In addition to the core Flip Flop Dress pattern, I’m also sharing some of the variations for the dress! Initially, ALL of these pieces and techniques were included in the full pattern, but my testers reported back to me that it made the pattern bulky and unwieldy to work with. I envisioned it as a choose your own adventure-type document, but there are just so many variations that it was a huge number of pages and hard to follow, particularly for folks who have less experience working with a sewing pattern.
I totally agree with them. Sometimes, I want more to be more. My goal, though, isn’t to make the end-all-be-all dress pattern for girls–it’s to design a pattern that’s a pleasure to sew and a joy to share. Reducing the overall scope of the core pattern was the best means to do that, and to create a pattern you’d love to work with.
All those other options were so great, though! Rather than leaving them on the sewing room floor, I’ve decided to offer each one on the blog as a FREE download. Some of these variations are additional pattern pieces, and others are alternate techniques that I’ll share through tutorials–and printable PDFs to add to your pattern file.

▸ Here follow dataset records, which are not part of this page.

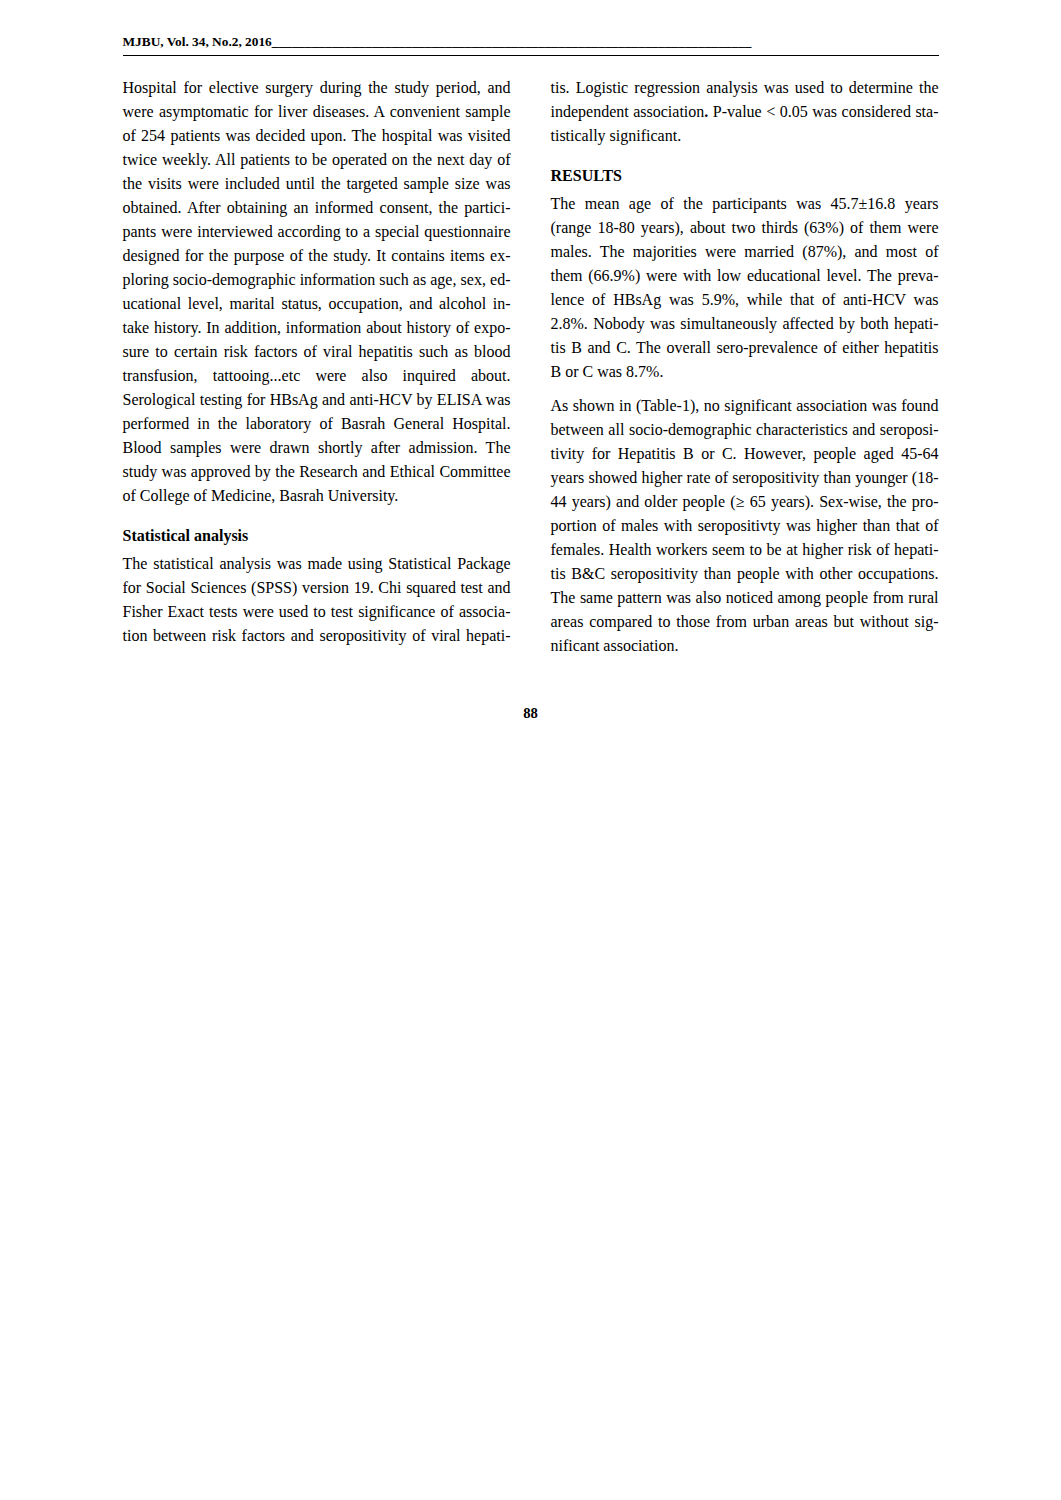MJBU, Vol. 34, No.2, 2016________________________________________________________________________
Hospital for elective surgery during the study period, and were asymptomatic for liver diseases. A convenient sample of 254 patients was decided upon. The hospital was visited twice weekly. All patients to be operated on the next day of the visits were included until the targeted sample size was obtained. After obtaining an informed consent, the participants were interviewed according to a special questionnaire designed for the purpose of the study. It contains items exploring socio-demographic information such as age, sex, educational level, marital status, occupation, and alcohol intake history. In addition, information about history of exposure to certain risk factors of viral hepatitis such as blood transfusion, tattooing...etc were also inquired about. Serological testing for HBsAg and anti-HCV by ELISA was performed in the laboratory of Basrah General Hospital. Blood samples were drawn shortly after admission. The study was approved by the Research and Ethical Committee of College of Medicine, Basrah University.
Statistical analysis
The statistical analysis was made using Statistical Package for Social Sciences (SPSS) version 19. Chi squared test and Fisher Exact tests were used to test significance of association between risk factors and seropositivity of viral hepatitis. Logistic regression analysis was used to determine the independent association. P-value < 0.05 was considered statistically significant.
RESULTS
The mean age of the participants was 45.7±16.8 years (range 18-80 years), about two thirds (63%) of them were males. The majorities were married (87%), and most of them (66.9%) were with low educational level. The prevalence of HBsAg was 5.9%, while that of anti-HCV was 2.8%. Nobody was simultaneously affected by both hepatitis B and C. The overall sero-prevalence of either hepatitis B or C was 8.7%.
As shown in (Table-1), no significant association was found between all socio-demographic characteristics and seropositivity for Hepatitis B or C. However, people aged 45-64 years showed higher rate of seropositivity than younger (18-44 years) and older people (≥ 65 years). Sex-wise, the proportion of males with seropositivty was higher than that of females. Health workers seem to be at higher risk of hepatitis B&C seropositivity than people with other occupations. The same pattern was also noticed among people from rural areas compared to those from urban areas but without significant association.
88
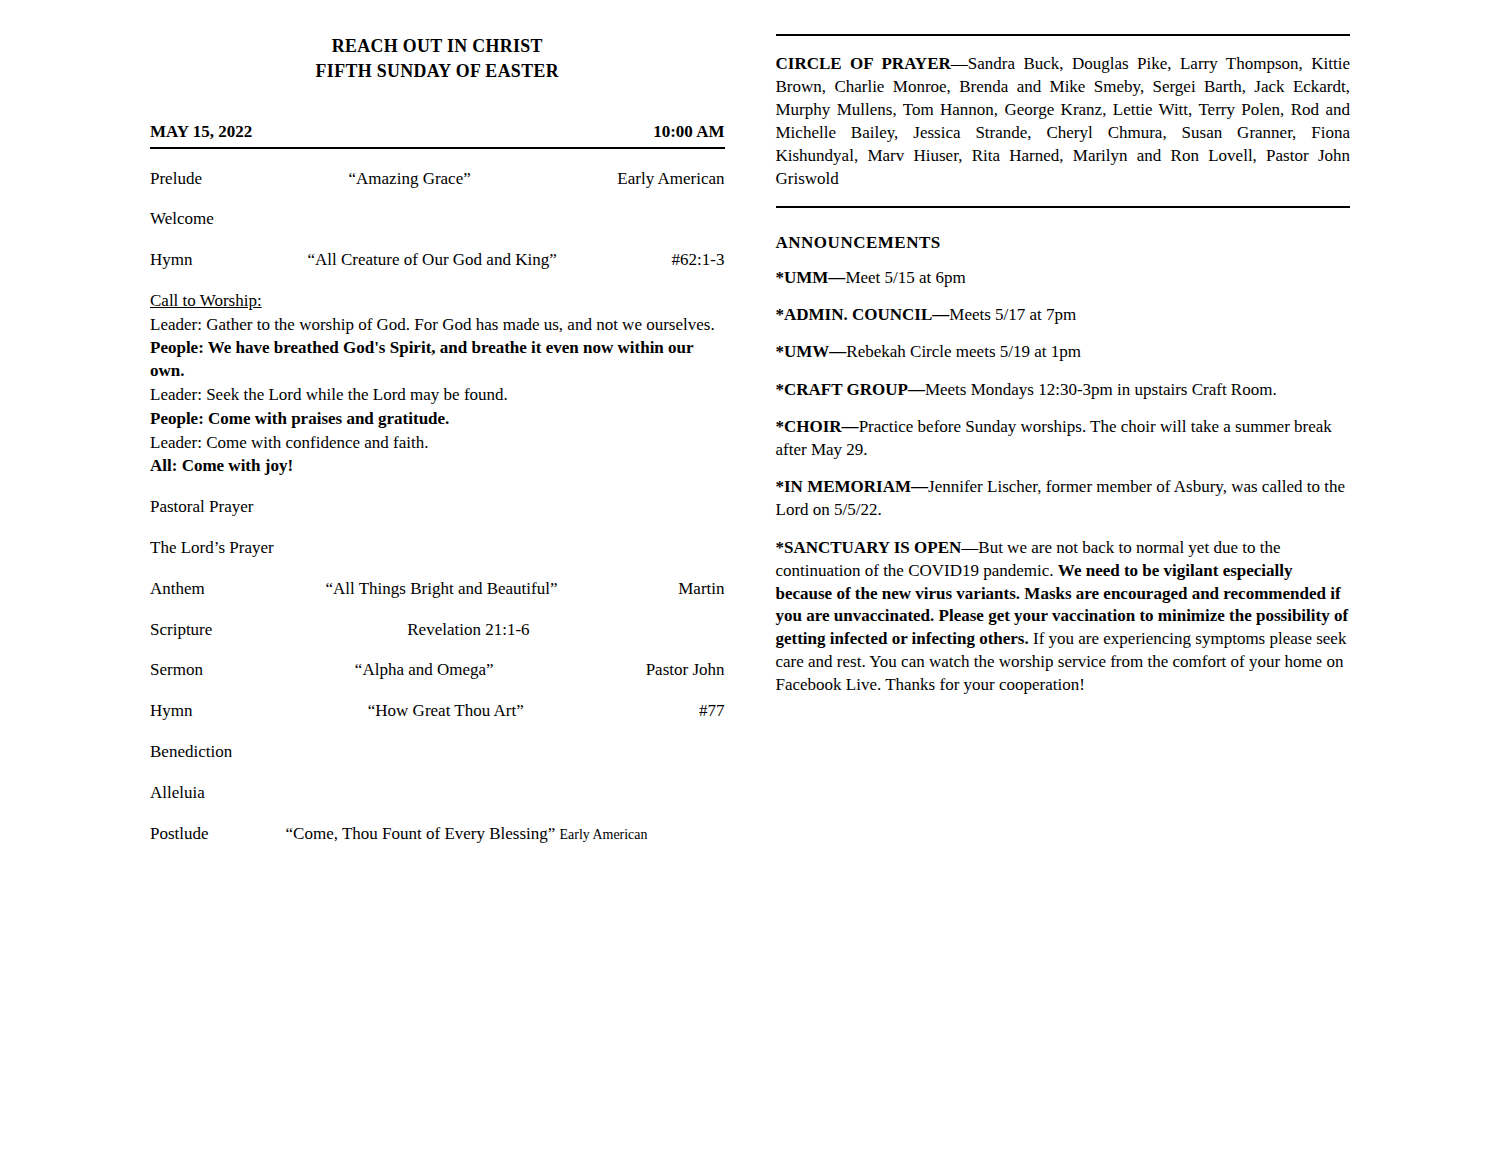REACH OUT IN CHRIST
FIFTH SUNDAY OF EASTER
MAY 15, 2022 10:00 AM
Prelude “Amazing Grace” Early American
Welcome
Hymn “All Creature of Our God and King” #62:1-3
Call to Worship:
Leader: Gather to the worship of God. For God has made us, and not we ourselves.
People: We have breathed God's Spirit, and breathe it even now within our own.
Leader: Seek the Lord while the Lord may be found.
People: Come with praises and gratitude.
Leader: Come with confidence and faith.
All: Come with joy!
Pastoral Prayer
The Lord’s Prayer
Anthem “All Things Bright and Beautiful” Martin
Scripture Revelation 21:1-6
Sermon “Alpha and Omega” Pastor John
Hymn “How Great Thou Art” #77
Benediction
Alleluia
Postlude “Come, Thou Fount of Every Blessing” Early American
CIRCLE OF PRAYER—Sandra Buck, Douglas Pike, Larry Thompson, Kittie Brown, Charlie Monroe, Brenda and Mike Smeby, Sergei Barth, Jack Eckardt, Murphy Mullens, Tom Hannon, George Kranz, Lettie Witt, Terry Polen, Rod and Michelle Bailey, Jessica Strande, Cheryl Chmura, Susan Granner, Fiona Kishundyal, Marv Hiuser, Rita Harned, Marilyn and Ron Lovell, Pastor John Griswold
ANNOUNCEMENTS
*UMM—Meet 5/15 at 6pm
*ADMIN. COUNCIL—Meets 5/17 at 7pm
*UMW—Rebekah Circle meets 5/19 at 1pm
*CRAFT GROUP—Meets Mondays 12:30-3pm in upstairs Craft Room.
*CHOIR—Practice before Sunday worships. The choir will take a summer break after May 29.
*IN MEMORIAM—Jennifer Lischer, former member of Asbury, was called to the Lord on 5/5/22.
*SANCTUARY IS OPEN—But we are not back to normal yet due to the continuation of the COVID19 pandemic. We need to be vigilant especially because of the new virus variants. Masks are encouraged and recommended if you are unvaccinated. Please get your vaccination to minimize the possibility of getting infected or infecting others. If you are experiencing symptoms please seek care and rest. You can watch the worship service from the comfort of your home on Facebook Live. Thanks for your cooperation!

Making this dress with an unlined bodice wasn’t my first instinct–because generally, I prefer lining to almost any other finishing technique. (It’s so simple!) Once I started sewing samples, though, I desperately wanted to make a double-gauze version–this one is made with Cotton + Steel double gauze from Pink Castle Fabrics.
Making the dress unlined changes only that: the lining. All the other options and elements can still be included! This version even has a Velcro closure–even simpler than buttons, and great for teaching the littlest ones to dress themselves!
I’ve made the unlined version sleeveless, with the cap sleeves, and with the long sleeves. In most fabrics, I would still argue that the lined version is easier and cleaner–but with the double gauze, for example, lining the bodice didn’t make sense. Part of the point of double gauze is its soft breathability, and I felt like I would lose that by adding a lining. Making the dress unlined kept it light and summery and easy to wear. I suspect if you wanted to sew this dress as a school uniform from a particularly bulky fabric, you might be able to make it unlined for less weight.
It probably wouldn’t have killed me to iron this one, but it was straight out of the dryer–another dress that my girl wears every SINGLE time it’s clean. I can’t make the washer go fast enough for her. A full step-by-step tutorial here on the blog–complete with printable PDF–will show you how to replace the lining and make an unlined bodice, including a simpler finish for the waistline seam that can apply to any version of the dress you make.
My favorite of all the extras is the 3/4 length sleeve with cuff. Good night, how cute is this look!! I love the shape and the versatility of this sleeve.
With a sleeveless version, you have the option of wearing the dress over a tee shirt or blouse as a jumper, but with the longer sleeve with the cuff, the dress really stands out and is so dear.
The shape of the sleeve makes me all fuzzy inside, with the slight bell shaping at the cuff.
There are no buttons or closures on the cuff, so it’s a quick sew that makes a stand-0ut variation of this style. It has a flat (not puffed) sleeve cap so it’s clean and classic, even for girls who don’t love wearing dresses.
Finally, as I was working, I dreamed up an alternate collar, one that my mom liked to include in her collections when she was still manufacturing the earliest incarnation of this design. Instead of a Peter Pan, this one is a pointed collar that can work with either the button front or the button back versions of the dress. It feels a little more dress to me than the Peter Pan collar, and can be done in a contrasting fabric for a sweet pop of color.
Each of these extra little freebies will be available after the release of the basic pattern! I’m virtually ITCHING to see all the versions you come up with, and can’t wait to see photos of your finished projects. Believe it or not, back to school is nearly here–and this is such a fabulous design for making a good first impression!